Grey sucked in a breath of fresh air. The sky was huge, shaggy green slopes rising and falling all around, the rush of a river in the distance, birds chirping, as tranquil a place as Grey had ever seen.
From what Grey could tell, Colombia’s coffee country was prosperous, at least compared to the rest of the country. It didn’t look like the kind of place a cult would take hold and thrive.
But what did Grey know? Viktor could probably rattle off two dozen cults within a five-mile radius. Thinking of Viktor, Grey hoped he was making progress with his personal issues. Grey had faith. If anyone could impose his will on life, it was Viktor Radek.
He missed Viktor’s experience and steady mind on this case, felt adrift in unfamiliar seas without him. Grey doubted he would ever feel at home in the world of cults and bizarre religions and mysterious phenomena, but that was okay. He didn’t have to be comfortable to make a difference.
Grey booked a room for the night, so as not to raise eyebrows. He asked about the owners and was told that Doña Valencia was away for the week.
Scratch that source of information.
He wandered into the common room, a sprawling lounge with white plaster walls and overhead wooden beams arranged in a sunburst pattern. The room was full of tourists lounging on leather couches in front of a wood-burning stove, most of them gazing out of the glass wall on the far side of the room. Grey took a look for himself and gave a low whistle.

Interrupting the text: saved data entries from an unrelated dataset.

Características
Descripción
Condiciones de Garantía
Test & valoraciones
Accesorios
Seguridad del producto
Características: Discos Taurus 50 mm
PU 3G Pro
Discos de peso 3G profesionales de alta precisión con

The glass showcased a narrow emerald valley stretching into the mist and covered with two-hundred-foot tall palm trees whose slender trunks thrust upward like giant cornstalks. Leafy diadems topped the majestic trees, and sunlight dappled the far end of the valley.

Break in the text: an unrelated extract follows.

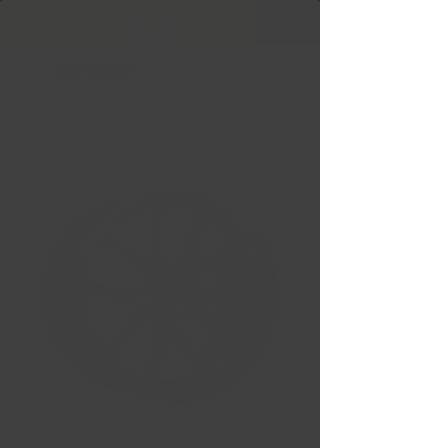
Livraison gratuite Québec & Ontario à
l'achat de
599,99 $ +
VANQUISH Noir satin -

“Where’re you coming from?”
He pulled his gaze away from the stunning vista to regard a tanned blond woman who might have been twenty years old. She was looking at him from a couch to his left. It took Grey a minute to remember there were normal people in the world, tourists admiring the beauty of nature and not chasing down cults and drug lords.
He blinked. “New York.”
“So what,
you parachuted in?” she said, her smile a camera flash against her tan. “I mean, where’d you come from before here? Bogotá, Medellín, Cali? I just arrived from Santa Marta. It was beautiful, eh? Mountains right down to the sea. Anyway, you don’t sound like the New Yorkers I’ve met in Sydney.”
“Sorry.”
Her laugh was short, unsure if his deadpan answer was flirtatious or not.

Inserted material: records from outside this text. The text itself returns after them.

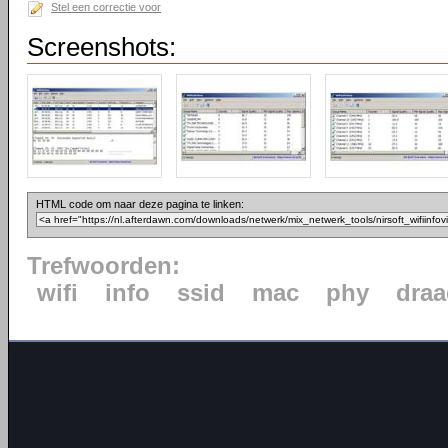
Stel een correctie voor
Screenshots:
HTML code om naar deze pagina te linken:
Trefwoorden:
wifi
info
ssid
mac
phy
draa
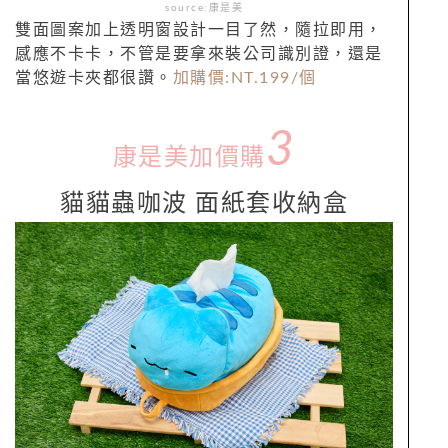
source:康是美
雙面圖案加上透明窗設計一目了然，隨拉即用，
感應不卡卡，不管是要拿來裝公司識別證，還是
當悠遊卡夾都很讚。
加購價:NT.199/個
3
康是美加價購
貓貓蟲咖波 面紙套收納盒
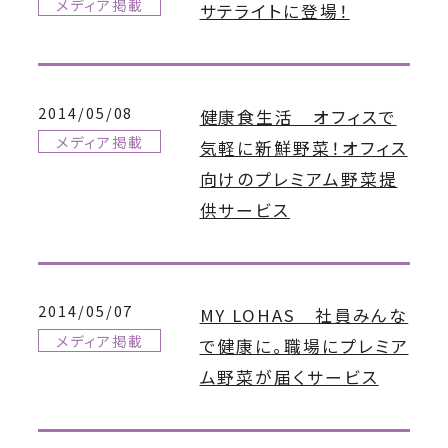
メディア掲載
サテライトに登場！
2014/05/08
健康食生活 オフィスで
メディア掲載
気軽に新鮮野菜！オフィス
向けのプレミアム野菜提
供サービス
2014/05/07
MY LOHAS 社員みんな
メディア掲載
で健康に。職場にプレミア
ム野菜が届くサービス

Grey sat on a stone bench next to her, underneath an ornamental textile of woven horsehair. He absorbed the feel of the crowd, gauging if anyone might be useful and wondering what it might have been like to be a carefree tourist exchanging stories from the road.
A role Grey had never played. His father saw to that, under the guise of making sure his son would never be a sissy, or gay, or weak. He made sure of it when he took Grey to a whorehouse when Grey turned fifteen, made sure of it again when later that same year he shoved Grey into the underground fighting ring in Tokyo. In fact, he had made sure of it for as long as Grey had memories.
Grey listened for a while and then stood, mumbling a good-bye to the Australian girl. There was nothing in that room for him. No narcos, no locals. These were kids on vacation.
He bought a Pilsen from the receptionist and took a walk on the property. Night was falling, a purple bruise on the hills. After passing the other guesthouse, he stopped when he heard a grinding noise coming from inside a wooden building with a tin roof. He stepped inside and saw a fiftyish man in a smock and an Adidas cap pouring beans into an industrial-size sifter. The man saw Grey and didn’t seem to mind, so Grey watched him work.
Fifteen minutes later, when the batch was finished, the man stepped outside and lit a cigarette. Grey followed.
He looked Grey over, eyes probing but not unfriendly. Almost as tall as Grey, the coffee worker was stout, with large hands and corded forearms, a flat face that looked like it could take a punch, and a ridged jaw line.